Free money for all gives us affordable farm labor with a better life for those who pick our tomatoes. Harvest work is brutal work, suitable for short bursts only. Using migrants to follow the harvest is inhumane. Far better to hire locals who don’t have steady jobs. But to make that happen, we need to replace our sticky safety net with a safety trampoline.

How Much Money are We Talking About?

If you want to get rich, you need to work for it, inherit it, marry it, beg for it or steal it. Big money is not lying around for free. Bummer. In fact, if we divide up all the receipts from 2008 federal budget and gave it out equally to adult citizens, each would get about $12,000/year. For a married couple this comes out to $24,000/year. Not exactly riches but not chump change either.

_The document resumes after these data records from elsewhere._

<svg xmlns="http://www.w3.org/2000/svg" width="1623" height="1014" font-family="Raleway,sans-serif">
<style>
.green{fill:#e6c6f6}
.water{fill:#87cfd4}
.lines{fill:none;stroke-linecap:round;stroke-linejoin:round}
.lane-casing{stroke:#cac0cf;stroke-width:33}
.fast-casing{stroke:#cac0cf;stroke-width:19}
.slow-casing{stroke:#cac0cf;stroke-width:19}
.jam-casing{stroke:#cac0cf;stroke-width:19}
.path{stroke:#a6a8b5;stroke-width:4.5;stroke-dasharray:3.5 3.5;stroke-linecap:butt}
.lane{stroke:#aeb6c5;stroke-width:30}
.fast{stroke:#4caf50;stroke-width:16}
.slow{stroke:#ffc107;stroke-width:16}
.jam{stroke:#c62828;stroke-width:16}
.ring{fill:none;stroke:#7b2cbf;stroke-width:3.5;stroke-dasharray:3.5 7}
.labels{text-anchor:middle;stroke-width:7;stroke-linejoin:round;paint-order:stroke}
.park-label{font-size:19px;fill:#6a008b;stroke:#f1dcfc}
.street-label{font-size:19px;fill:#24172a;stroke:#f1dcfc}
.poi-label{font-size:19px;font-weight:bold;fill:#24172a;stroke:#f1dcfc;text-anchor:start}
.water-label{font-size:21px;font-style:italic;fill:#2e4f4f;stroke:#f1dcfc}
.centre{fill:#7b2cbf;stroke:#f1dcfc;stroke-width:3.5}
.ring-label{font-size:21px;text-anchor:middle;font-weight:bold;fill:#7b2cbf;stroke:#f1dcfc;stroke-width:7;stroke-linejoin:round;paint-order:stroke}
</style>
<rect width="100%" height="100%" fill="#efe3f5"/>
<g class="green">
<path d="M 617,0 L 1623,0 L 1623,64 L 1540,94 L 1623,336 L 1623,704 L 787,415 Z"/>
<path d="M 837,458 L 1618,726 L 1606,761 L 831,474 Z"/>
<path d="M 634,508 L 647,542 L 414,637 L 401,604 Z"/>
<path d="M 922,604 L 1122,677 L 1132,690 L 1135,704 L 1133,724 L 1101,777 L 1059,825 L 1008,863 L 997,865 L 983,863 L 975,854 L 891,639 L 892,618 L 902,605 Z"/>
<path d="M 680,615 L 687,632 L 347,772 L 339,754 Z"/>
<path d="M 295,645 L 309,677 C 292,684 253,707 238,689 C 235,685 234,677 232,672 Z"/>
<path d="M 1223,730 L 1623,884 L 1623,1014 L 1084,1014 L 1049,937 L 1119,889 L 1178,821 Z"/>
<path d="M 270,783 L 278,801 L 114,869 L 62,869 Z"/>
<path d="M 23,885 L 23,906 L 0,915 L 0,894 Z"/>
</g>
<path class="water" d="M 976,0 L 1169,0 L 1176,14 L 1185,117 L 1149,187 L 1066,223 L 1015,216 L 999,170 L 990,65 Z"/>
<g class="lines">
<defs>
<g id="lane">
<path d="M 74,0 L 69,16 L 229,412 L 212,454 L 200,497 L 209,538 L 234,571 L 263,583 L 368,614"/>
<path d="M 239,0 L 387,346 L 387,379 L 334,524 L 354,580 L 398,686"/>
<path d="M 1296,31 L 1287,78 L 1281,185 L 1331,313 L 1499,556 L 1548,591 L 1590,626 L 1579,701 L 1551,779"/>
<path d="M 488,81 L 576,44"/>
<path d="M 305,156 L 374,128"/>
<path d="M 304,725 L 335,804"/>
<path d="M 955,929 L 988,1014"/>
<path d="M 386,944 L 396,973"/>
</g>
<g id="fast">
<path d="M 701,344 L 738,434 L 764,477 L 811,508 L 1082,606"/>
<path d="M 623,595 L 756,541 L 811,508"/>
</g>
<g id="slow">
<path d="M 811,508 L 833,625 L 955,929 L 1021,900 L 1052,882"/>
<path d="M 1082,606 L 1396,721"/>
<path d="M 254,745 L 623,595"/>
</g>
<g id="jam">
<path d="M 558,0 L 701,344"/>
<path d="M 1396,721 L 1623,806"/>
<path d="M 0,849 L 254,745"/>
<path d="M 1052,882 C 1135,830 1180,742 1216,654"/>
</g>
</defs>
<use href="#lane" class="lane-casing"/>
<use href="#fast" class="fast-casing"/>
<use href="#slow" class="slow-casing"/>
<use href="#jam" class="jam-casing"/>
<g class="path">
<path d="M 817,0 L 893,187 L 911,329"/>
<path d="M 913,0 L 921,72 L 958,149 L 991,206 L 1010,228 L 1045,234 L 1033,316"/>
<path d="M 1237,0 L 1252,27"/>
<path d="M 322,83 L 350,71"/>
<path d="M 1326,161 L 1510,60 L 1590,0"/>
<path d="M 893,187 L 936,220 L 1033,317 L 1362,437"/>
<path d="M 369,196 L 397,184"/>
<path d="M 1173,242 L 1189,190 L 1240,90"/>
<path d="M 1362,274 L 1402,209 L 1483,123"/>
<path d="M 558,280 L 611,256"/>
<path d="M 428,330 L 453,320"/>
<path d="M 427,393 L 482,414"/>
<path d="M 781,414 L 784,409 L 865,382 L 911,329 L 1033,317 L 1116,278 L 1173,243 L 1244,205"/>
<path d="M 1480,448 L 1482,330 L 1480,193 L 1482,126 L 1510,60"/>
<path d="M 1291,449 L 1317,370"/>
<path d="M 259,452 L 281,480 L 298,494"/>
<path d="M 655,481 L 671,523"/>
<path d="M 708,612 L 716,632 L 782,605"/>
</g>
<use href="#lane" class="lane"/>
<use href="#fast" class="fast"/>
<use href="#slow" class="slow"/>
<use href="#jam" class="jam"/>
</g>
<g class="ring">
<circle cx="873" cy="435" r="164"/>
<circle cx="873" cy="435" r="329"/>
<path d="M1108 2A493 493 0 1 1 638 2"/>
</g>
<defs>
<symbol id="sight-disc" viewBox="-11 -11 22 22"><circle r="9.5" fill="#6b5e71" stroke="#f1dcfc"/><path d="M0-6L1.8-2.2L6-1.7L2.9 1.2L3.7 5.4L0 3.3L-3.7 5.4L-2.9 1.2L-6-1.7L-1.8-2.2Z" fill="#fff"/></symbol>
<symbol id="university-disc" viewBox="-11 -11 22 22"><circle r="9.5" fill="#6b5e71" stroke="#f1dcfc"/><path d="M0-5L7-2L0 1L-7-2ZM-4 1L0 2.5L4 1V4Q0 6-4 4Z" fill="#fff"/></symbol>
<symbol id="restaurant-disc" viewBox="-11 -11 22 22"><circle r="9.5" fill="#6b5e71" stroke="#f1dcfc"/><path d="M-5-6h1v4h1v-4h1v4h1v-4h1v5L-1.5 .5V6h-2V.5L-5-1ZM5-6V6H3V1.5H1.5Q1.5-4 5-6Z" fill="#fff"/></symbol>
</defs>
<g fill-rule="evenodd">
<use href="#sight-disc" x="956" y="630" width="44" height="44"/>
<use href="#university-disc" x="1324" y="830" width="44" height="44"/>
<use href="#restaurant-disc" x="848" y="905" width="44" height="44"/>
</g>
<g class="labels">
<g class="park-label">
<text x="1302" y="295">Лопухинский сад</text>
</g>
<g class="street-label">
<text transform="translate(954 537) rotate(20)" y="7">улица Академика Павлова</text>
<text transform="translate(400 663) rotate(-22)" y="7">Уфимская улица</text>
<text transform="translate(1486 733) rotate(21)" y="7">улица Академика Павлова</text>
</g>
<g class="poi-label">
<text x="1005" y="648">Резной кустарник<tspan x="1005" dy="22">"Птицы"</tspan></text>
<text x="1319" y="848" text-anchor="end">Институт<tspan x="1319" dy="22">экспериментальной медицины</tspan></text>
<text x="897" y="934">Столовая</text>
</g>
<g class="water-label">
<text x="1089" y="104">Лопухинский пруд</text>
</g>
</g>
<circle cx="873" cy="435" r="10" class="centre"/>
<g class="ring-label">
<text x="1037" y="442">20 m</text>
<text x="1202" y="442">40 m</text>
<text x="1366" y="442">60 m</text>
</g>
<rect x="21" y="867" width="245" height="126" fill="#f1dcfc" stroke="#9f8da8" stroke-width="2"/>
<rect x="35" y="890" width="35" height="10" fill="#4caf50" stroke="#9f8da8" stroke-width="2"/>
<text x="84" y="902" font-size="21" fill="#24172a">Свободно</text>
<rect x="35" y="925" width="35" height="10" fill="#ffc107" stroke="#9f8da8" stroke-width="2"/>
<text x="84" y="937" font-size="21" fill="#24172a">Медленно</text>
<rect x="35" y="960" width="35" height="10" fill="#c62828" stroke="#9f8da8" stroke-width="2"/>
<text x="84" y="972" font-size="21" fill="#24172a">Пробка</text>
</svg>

Interestingly enough, $12,000/year/adult is about the amount needed to eliminate poverty! That is, based on federal poverty guidelines $12,000/year is more than enough to take a single person above the poverty line and is almost enough for a married couple with three children to be above the poverty line without working. Give out this much free money and we can eliminate all welfare programs save those for the seriously ill and mentally incompetent. At this much lower level, it should be save to leave these responsibilities entirely up to the states. We could close down the entire federal social program apparatus.

But it looks like we would need to shut down the entire federal government at this level! We might want to keep the Defense Department, the Patent Office and some national parks. So maybe we need to look at a lesser number. Besides, the American People might want people to have to work to be out of poverty. If we use free money to bridge the gap between the minimum wage and a living wage, the amount drops to between $575/month and $875/month, which translates to $6900/year and $10,500/year. The lower figure leaves us 42% of the federal receipts to run the federal budget. This might be enough if we didn’t already have obligations to retirees…

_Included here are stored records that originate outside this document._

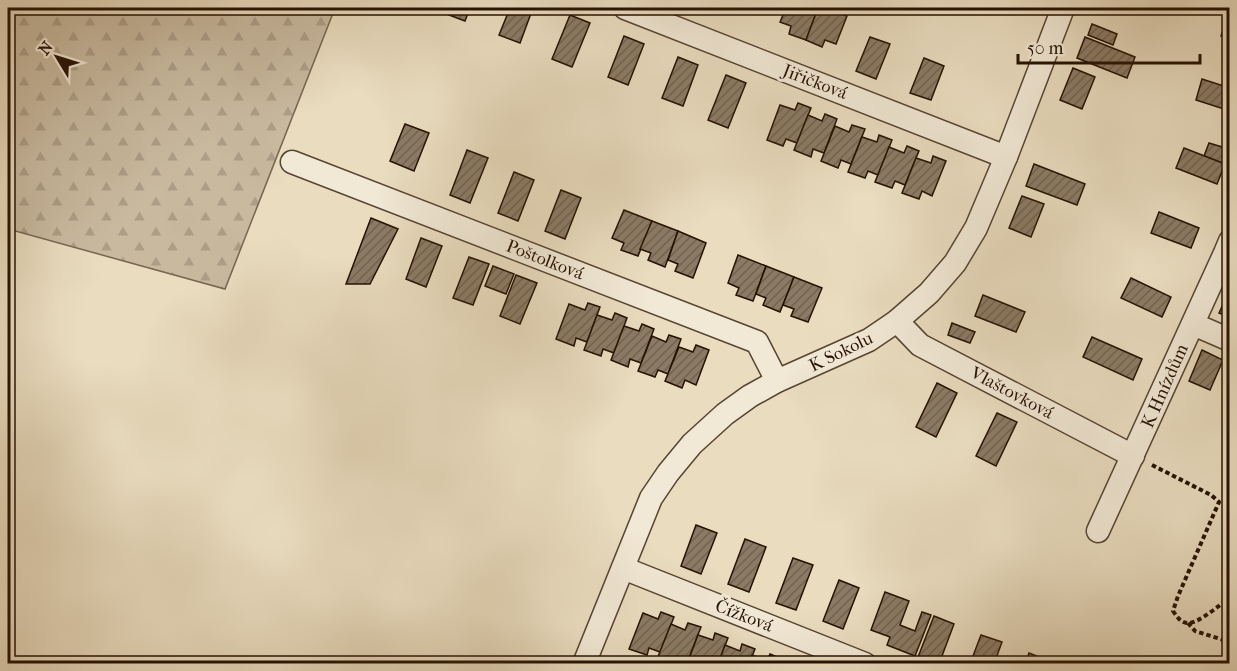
<svg xmlns="http://www.w3.org/2000/svg" width="1237" height="671" viewBox="0 0 1237 671" font-family="'IM FELL French Canon',serif">
<style>
.forest{fill:url(#forest-firs);stroke:#776551;stroke-width:1.5}
.building{fill:url(#building-hatch);stroke:#261103;stroke-width:1.5}
.lines{fill:none;stroke-linecap:round;stroke-linejoin:round}
.minor-casing{stroke:#574432;stroke-width:25}
.path{stroke:#261103;stroke-width:4;stroke-dasharray:4.5 3;stroke-linecap:butt}
.minor{stroke:#f1e8d5;stroke-width:22}
.labels{text-anchor:middle;dominant-baseline:central;stroke-width:6;stroke-linejoin:round;paint-order:stroke}
.street-label{font-size:18px;fill:#261103;stroke:#f1e8d5}
</style>
<defs>
<pattern id="forest-firs" width="22" height="20" patternUnits="userSpaceOnUse" patternTransform="scale(1.5)"><rect width="22" height="20" fill="#c8b99f"/><path d="M5 1l3.5 6h-7zM16 11l3.5 6h-7z" fill="#ac9e87"/></pattern>
<pattern id="building-hatch" width="6" height="6" patternUnits="userSpaceOnUse" patternTransform="scale(1.5)"><rect width="6" height="6" fill="#8b7b65"/><path d="M-1 1l2-2M0 6l6-6M5 7l2-2" fill="none" stroke="#716351"/></pattern>
</defs>
<rect width="100%" height="100%" fill="#e9dcbf"/>
<filter id="stains"><feTurbulence type="fractalNoise" baseFrequency=".00333" numOctaves="4"/><feColorMatrix values="0 0 0 0 .2 0 0 0 0 .09 0 0 0 0 .02 0 0 0 .5 -.17"/></filter>
<radialGradient id="worn" r=".72"><stop offset=".6" stop-color="#630" stop-opacity="0"/><stop offset="1" stop-color="#630" stop-opacity=".3"/></radialGradient>
<path class="forest" d="M8 8H335L225 289 8 229Z"/>
<g class="building">
<path d="M447 8H470L465 21 444 13Z"/>
<path d="M510 8H533L520 43 499 35Z"/>
<path d="M786 8H818L806 40 789 34 791 26 780 22Z"/>
<path d="M818 8H825L847 16 836 44 825 40 822 47 806 40Z"/>
<path d="M570 15 590 23 572 67 552 59Z"/>
<path d="M1228 15H1230V39L1221 36Z"/>
<path d="M1092 24 1117 34 1113 45 1088 35Z"/>
<path d="M624 36 644 44 628 85 608 77Z"/>
<path d="M870 37 890 44 876 79 856 71Z"/>
<path d="M1085 37 1135 57 1127 78 1077 58Z"/>
<path d="M678 57 698 65 683 106 662 98Z"/>
<path d="M924 58 944 66 931 100 910 93Z"/>
<path d="M1073 68 1095 77 1082 109 1060 100Z"/>
<path d="M726 75 746 83 728 128 708 120Z"/>
<path d="M1202 79 1230 88V111L1196 100Z"/>
<path d="M798 103 811 108 797 143 786 139 783 146 767 140 780 105 795 110Z"/>
<path d="M825 114 837 119 824 153 813 149 811 157 794 150 808 115 822 121Z"/>
<path d="M405 124 429 133 414 171 390 161Z"/>
<path d="M852 125 865 129 851 164 841 160 838 168 821 161 835 126 849 132Z"/>
<path d="M879 135 892 140 878 175 868 171 865 178 848 172 862 137 877 142Z"/>
<path d="M1209 143 1229 149 1224 164 1204 156Z"/>
<path d="M907 146 919 151 905 185 895 181 892 188 875 182 889 147 904 153Z"/>
<path d="M1184 148 1225 164 1217 184 1176 168Z"/>
<path d="M467 150 488 158 470 203 450 195Z"/>
<path d="M933 156 946 161 932 196 922 191 919 199 902 193 916 158 931 163Z"/>
<path d="M1034 164 1085 184 1077 205 1026 186Z"/>
<path d="M514 172 534 180 518 221 498 213Z"/>
<path d="M561 190 581 198 565 239 545 231Z"/>
<path d="M1022 196 1044 204 1031 237 1009 228Z"/>
<path d="M624 210 652 221 638 256 621 250 624 243 612 238Z"/>
<path d="M1159 212 1199 228 1191 248 1151 233Z"/>
<path d="M371 218 398 229 370 284H346Z"/>
<path d="M652 221 678 231 665 267 648 260 651 253 640 249Z"/>
<path d="M678 231 706 243 693 278 675 271 678 264 668 260Z"/>
<path d="M421 238 442 246 426 287 406 279Z"/>
<path d="M738 255 766 266 753 301 736 295 739 288 728 283Z"/>
<path d="M469 257 489 264 473 305 453 298Z"/>
<path d="M493 266 514 274 506 294 485 286Z"/>
<path d="M766 266 794 277 780 312 763 305 766 298 756 294Z"/>
<path d="M516 275 537 283 520 324 500 316Z"/>
<path d="M794 277 822 288 808 322 791 316 794 309 783 305Z"/>
<path d="M1131 278 1171 297 1162 317 1121 298Z"/>
<path d="M1230 289V317L1219 313Z"/>
<path d="M983 295 1025 312 1016 332 975 316Z"/>
<path d="M588 303 600 307 587 342 576 338 574 346 556 339 569 304 585 310Z"/>
<path d="M615 313 627 318 614 353 603 349 601 356 584 350 597 315 612 320Z"/>
<path d="M952 323 975 332 970 343 948 335Z"/>
<path d="M642 324 654 329 641 363 630 359 628 367 611 360 624 326 639 331Z"/>
<path d="M669 335 681 339 668 374 658 370 655 377 638 371 652 336 666 342Z"/>
<path d="M1092 337 1142 359 1133 380 1083 357Z"/>
<path d="M696 345 709 350 696 385 685 380 682 388 665 381 679 347 693 352Z"/>
<path d="M1202 350 1223 360 1210 390 1189 381Z"/>
<path d="M1230 364V379L1224 377Z"/>
<path d="M937 383 957 393 936 437 916 427Z"/>
<path d="M997 413 1017 422 996 466 976 456Z"/>
<path d="M696 525 717 533 701 574 681 566Z"/>
<path d="M745 539 766 547 749 592 728 584Z"/>
<path d="M793 558 813 565 796 610 776 603Z"/>
<path d="M839 580 859 588 843 629 823 621Z"/>
<path d="M885 592 909 601 900 625 915 631 922 612 931 615 915 656 887 645 890 637 871 630Z"/>
<path d="M661 612 674 617 660 652 649 648 647 655 629 649 643 613 658 619Z"/>
<path d="M934 616 954 624 939 664H934L918 657Z"/>
<path d="M688 623 701 627 687 663 677 658 675 664H668L657 659 671 624 685 630Z"/>
<path d="M715 633 728 638 718 664H687L698 635 713 640Z"/>
<path d="M981 635 1002 642 994 664H970Z"/>
<path d="M742 644 755 649 749 664H718L725 645 740 651Z"/>
<path d="M1029 653 1049 661 1048 664H1025Z"/>
<path d="M770 654 782 659 780 664H749L752 655 767 661Z"/>
</g>
<g class="lines">
<g class="minor-casing">
<g id="minor">
<path d="M625 8 1006 157"/>
<path d="M292 162 757 342 777 381"/>
<path d="M897 321 920 345 1133 456"/>
<path d="M1193 324 1230 340"/>
<path d="M1098 531 1225 253 1230 241"/>
<path d="M623 568 865 664"/>
<path d="M584 664 651 498 668 473 692 444 725 414 750 396 777 381 869 340 897 321 929 293 955 263 976 228 1006 157 1063 8"/>
</g>
</g>
<g class="path">
<path d="M1152 465 1211 495 1219 502 1178 596 1173 611C1177 617 1181 623 1188 623 1200 623 1220 604 1230 598"/>
<path d="M1188 623 1195 631 1230 642"/>
</g>
<use href="#minor" class="minor"/>
</g>
<g class="labels">
<g class="street-label">
<text transform="translate(815 82) rotate(21)">Jiřičková</text>
<text transform="translate(545 260) rotate(21)">Poštolková</text>
<text transform="translate(841 352) rotate(-26)">K Sokolu</text>
<text transform="translate(1165 386) rotate(-66)">K Hnízdům</text>
<text transform="translate(1012 393) rotate(28)">Vlaštovková</text>
<text transform="translate(744 616) rotate(21)">Čížková</text>
</g>
</g>
<rect width="1237" height="671" fill="none" stroke="#e9dcbf" stroke-width="30"/>
<rect x="9" y="9" width="1219" height="653" fill="none" stroke="#261103" stroke-width="3"/>
<rect x="15" y="15" width="1207" height="641" fill="none" stroke="#261103" stroke-width="1.5"/>
<g transform="translate(57 57) rotate(308)" stroke="#f1e8d5" stroke-width="4.5" paint-order="stroke">
<path d="M0-4.5L10 22L0 15L-10 22Z" fill="#261103"/>
<text y="-9" font-size="16" font-weight="bold" text-anchor="middle" fill="#261103">N</text>
</g>
<path d="M1018 54v9h182v-9" fill="none" stroke="#261103" stroke-width="3"/>
<text x="1027" y="54" font-size="18" fill="#261103" stroke="#f1e8d5" stroke-width="4.5" paint-order="stroke">50 m</text>
<rect width="100%" height="100%" filter="url(#stains)"/>
<rect width="100%" height="100%" fill="url(#worn)"/>
</svg>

Of course, our proposal to use free money to replace the federal welfare state means replacing both federal welfare programs and the progressive tax system. If we merge payroll taxes and the federal income tax into a deduction-free 30% super flat income tax, then we need a rebate of around $2600/adult to ensure no one gets a tax increase. We can probably turn that rebate into a prebate without impacting revenues significantly, especially if that prebate substitutes for other social programs including Social Security. That is if today’s social benefit is greater than $2600/year, then you get today’s benefit without the prebate. If today’s benefit is less, you get the $2600/year prebate. This provides a bridge between welfare and work, which is one of our major goals.

To afford a bigger amount of free money rebate/prebate, we might need either a higher marginal income tax rate, or a two-tiered tax. It is hard to say without more detailed study, since the rich make use of many loopholes which are beyond my knowledge. The flat income tax I propose includes treating capital gains as ordinary income, which would eliminate many of the most squirrely loopholes, and the tedious tax regulations meant to thwart them. However, many people object that treating capital gains as ordinary income would make the double-tax on corporate founders hideously high. The simple solution? Reduce the corporate rate to 20%.

So, what are we proposing here? The answer is time-dependent. Let us start by replacing our fiendishly complex tax system with the 30% flat tax with a prebate of around $300/month. This may cost or save the government money. It is hard to say without doing the experiment. The enormous simplification of the tax code should inspire more people to start businesses, and the universal stipend should provide enough of a bridge between welfare and work that many in the welfare class will consider employment. If the resulting improvements in the economy reduce the welfare budget and/or increase the tax receipts sufficiently, we might increase the citizen’s dividend. If not, we might need to consider some further adjustments to the tax rates. I’ll return to this subject in a future post.